▸ **Work instructions**
Reproduce the rows below word for word, leaving the pictures out of your answer.

▸ **Exercise input**
---------------
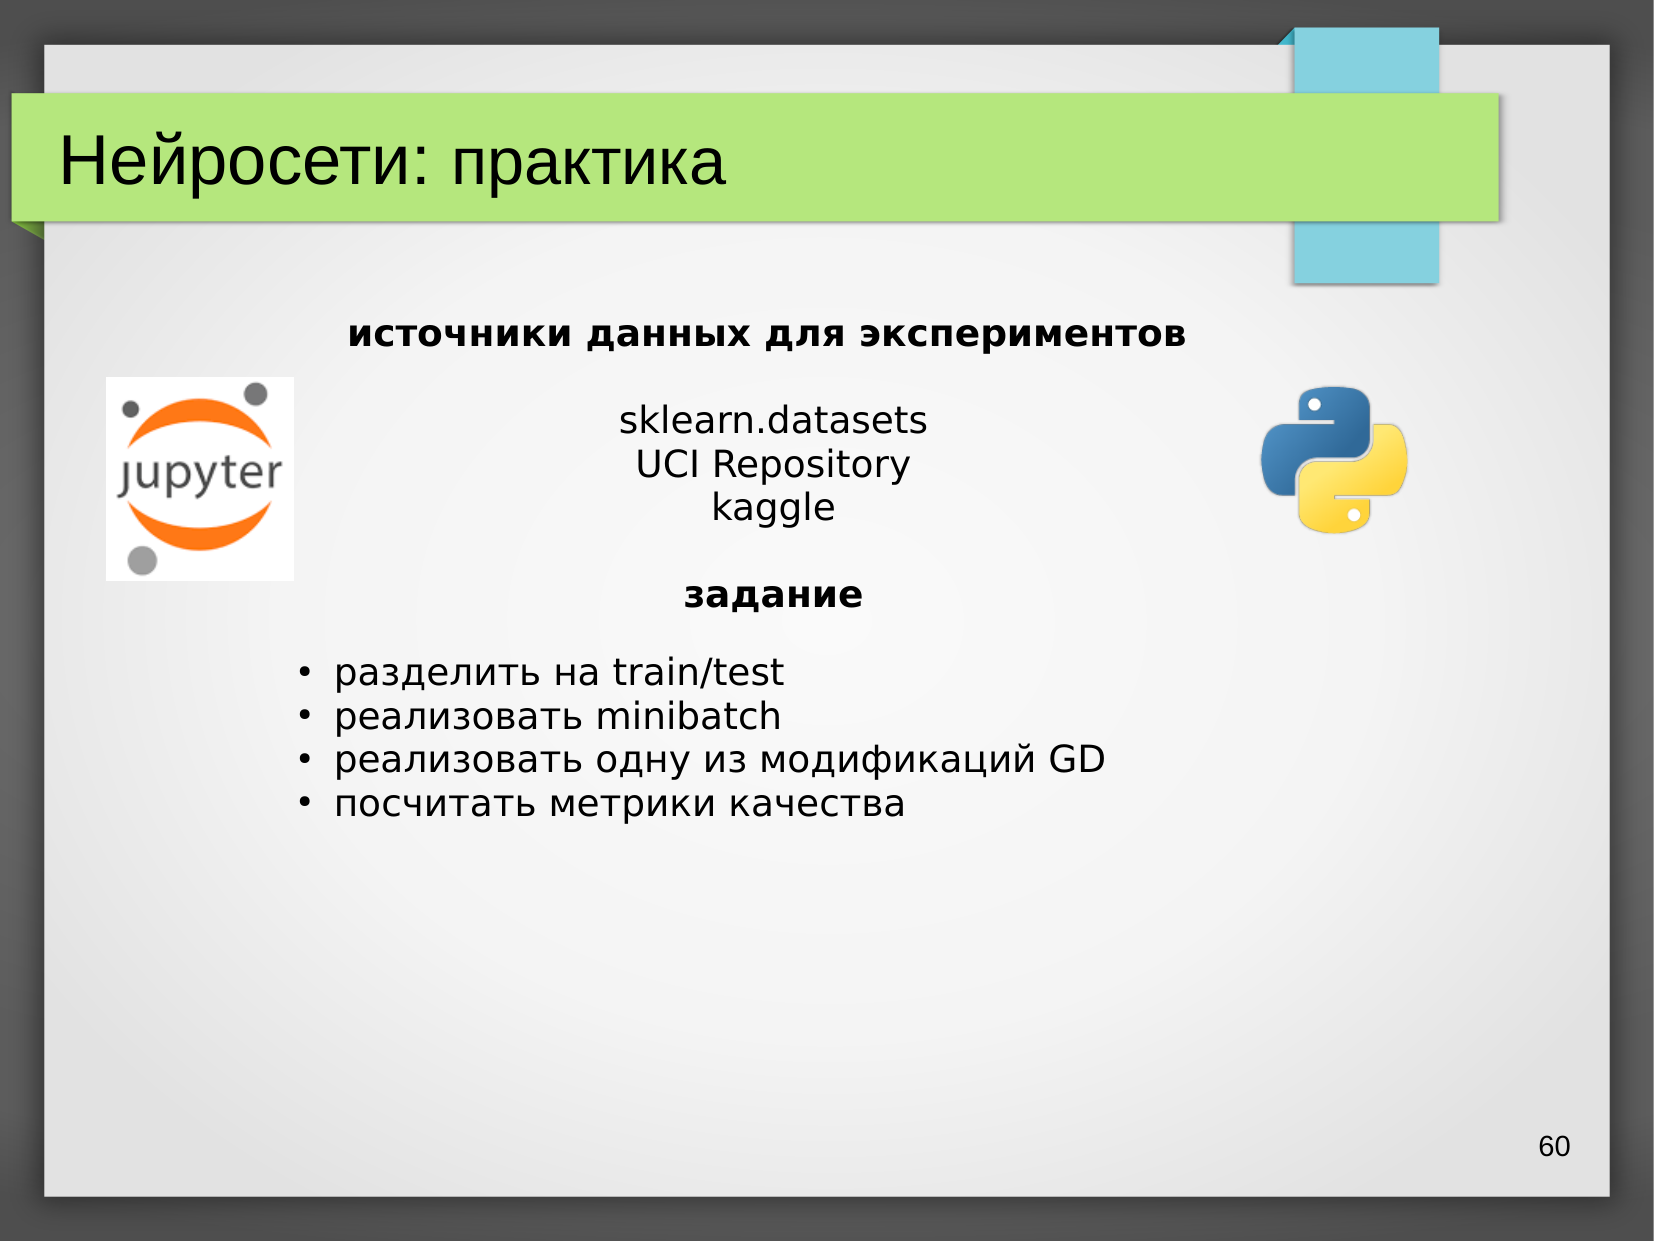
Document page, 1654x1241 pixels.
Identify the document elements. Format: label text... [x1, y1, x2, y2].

text_box источники данных для экспериментов sklearn.datasets UCI Repository kaggle задание разделить на train/test реализовать minibatch реализовать одну из модификаций GD посчитать метрики качества [283, 304, 1264, 1016]
title Нейросети: практика [59, 108, 1288, 212]
picture [0, 0, 1654, 1241]
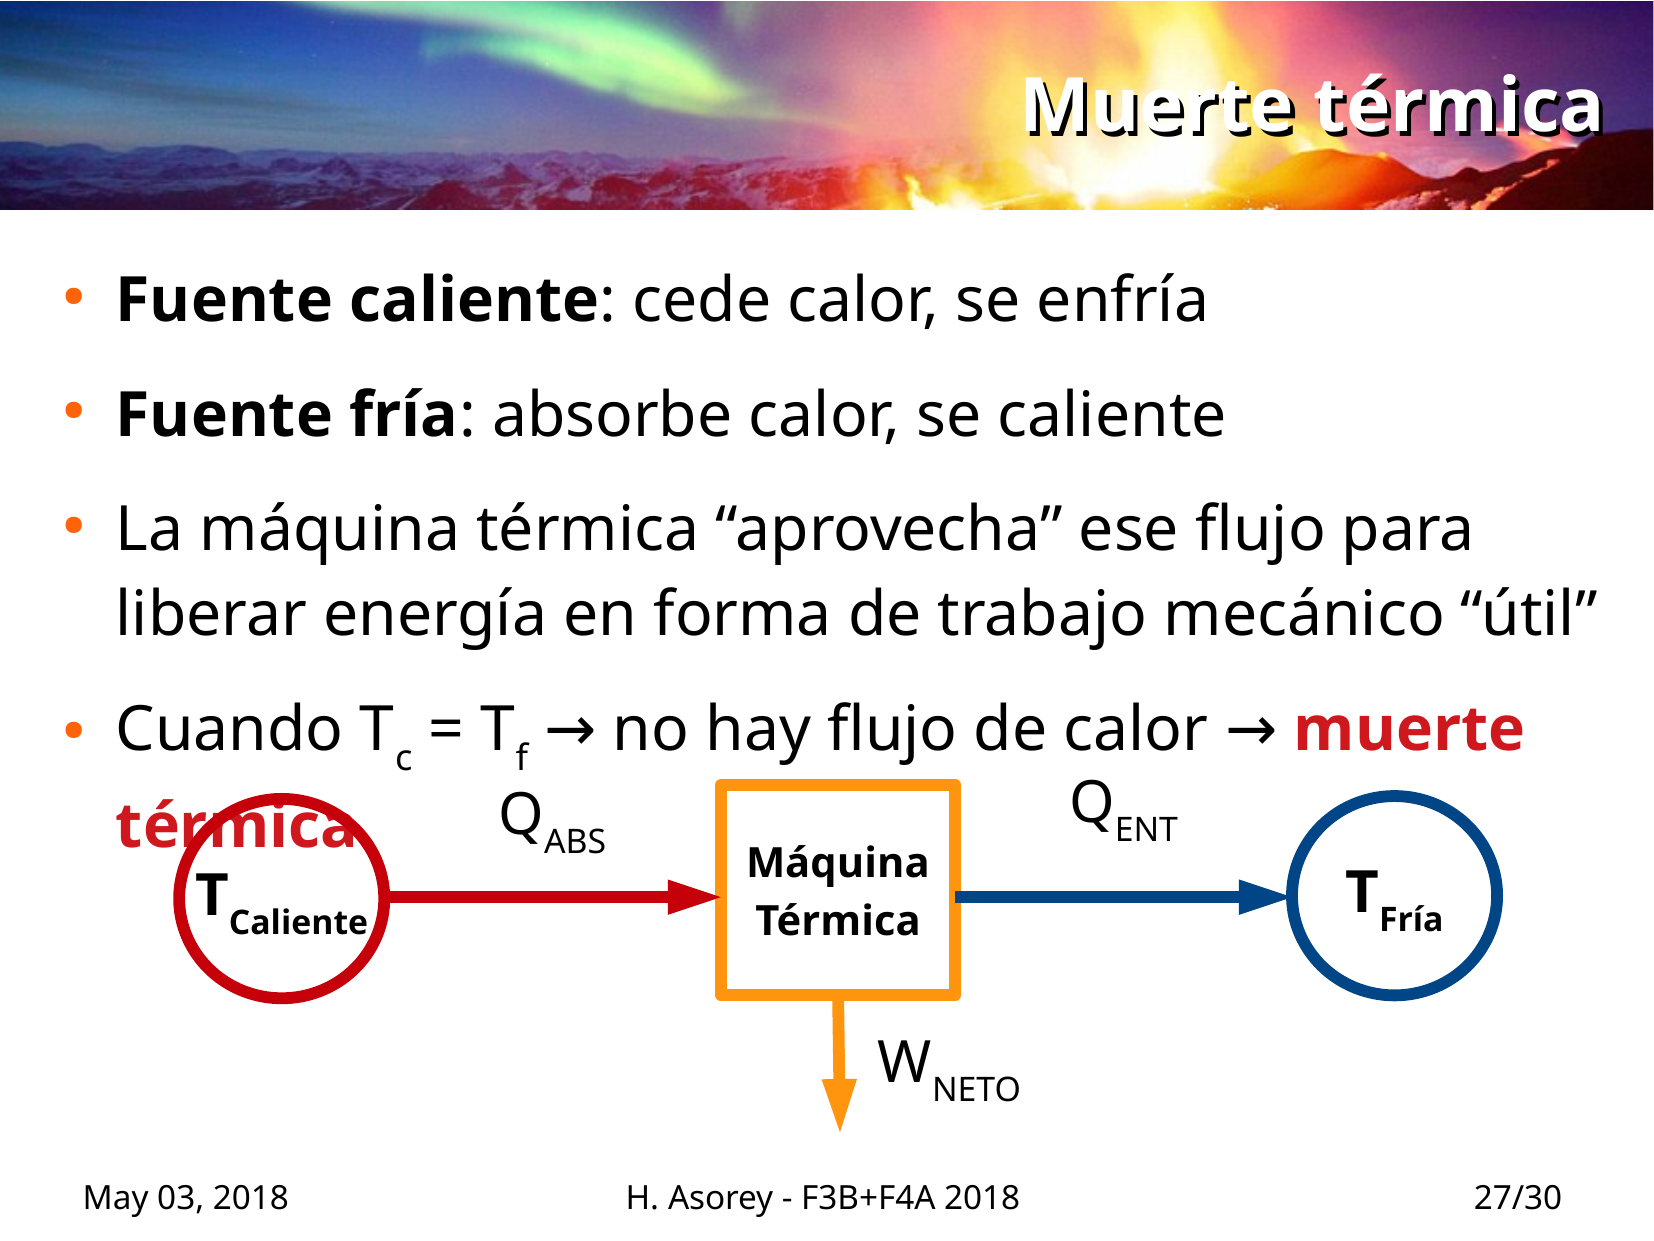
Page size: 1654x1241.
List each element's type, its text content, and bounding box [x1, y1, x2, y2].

text_box Máquina Térmica [720, 784, 956, 996]
text_box TFría [1292, 796, 1498, 996]
title Muerte térmica [45, 15, 1606, 191]
list Fuente caliente: cede calor, se enfría Fuente fría: absorbe calor, se caliente La máquina térmica “aprovecha” ese flujo para liberar energía en forma de trabajo mecánico “útil” Cuando Tc = Tf → no hay flujo de calor → muerte térmica [45, 255, 1606, 1156]
picture [0, 1, 1654, 210]
text_box TCaliente [179, 798, 385, 999]
text_box WNETO [805, 1013, 1094, 1223]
---------------
▸ **Written reply**
Document page, 1654x1241 pixels.
Identify the document elements. Format: label text... [x1, y1, x2, y2].

text_box источники данных для экспериментов sklearn.datasets UCI Repository kaggle задание разделить на train/test реализовать minibatch реализовать одну из модификаций GD посчитать метрики качества [283, 304, 1264, 1016]
title Нейросети: практика [59, 108, 1288, 212]
picture [0, 0, 1654, 1241]
Page size: 1654x1241.
List each element's type, its text content, and bounding box [x1, y1, x2, y2].

text_box Máquina Térmica [720, 784, 956, 996]
text_box TFría [1292, 796, 1498, 996]
title Muerte térmica [45, 15, 1606, 191]
list Fuente caliente: cede calor, se enfría Fuente fría: absorbe calor, se caliente La máquina térmica “aprovecha” ese flujo para liberar energía en forma de trabajo mecánico “útil” Cuando Tc = Tf → no hay flujo de calor → muerte térmica [45, 255, 1606, 1156]
picture [0, 1, 1654, 210]
text_box TCaliente [179, 798, 385, 999]
text_box WNETO [805, 1013, 1094, 1223]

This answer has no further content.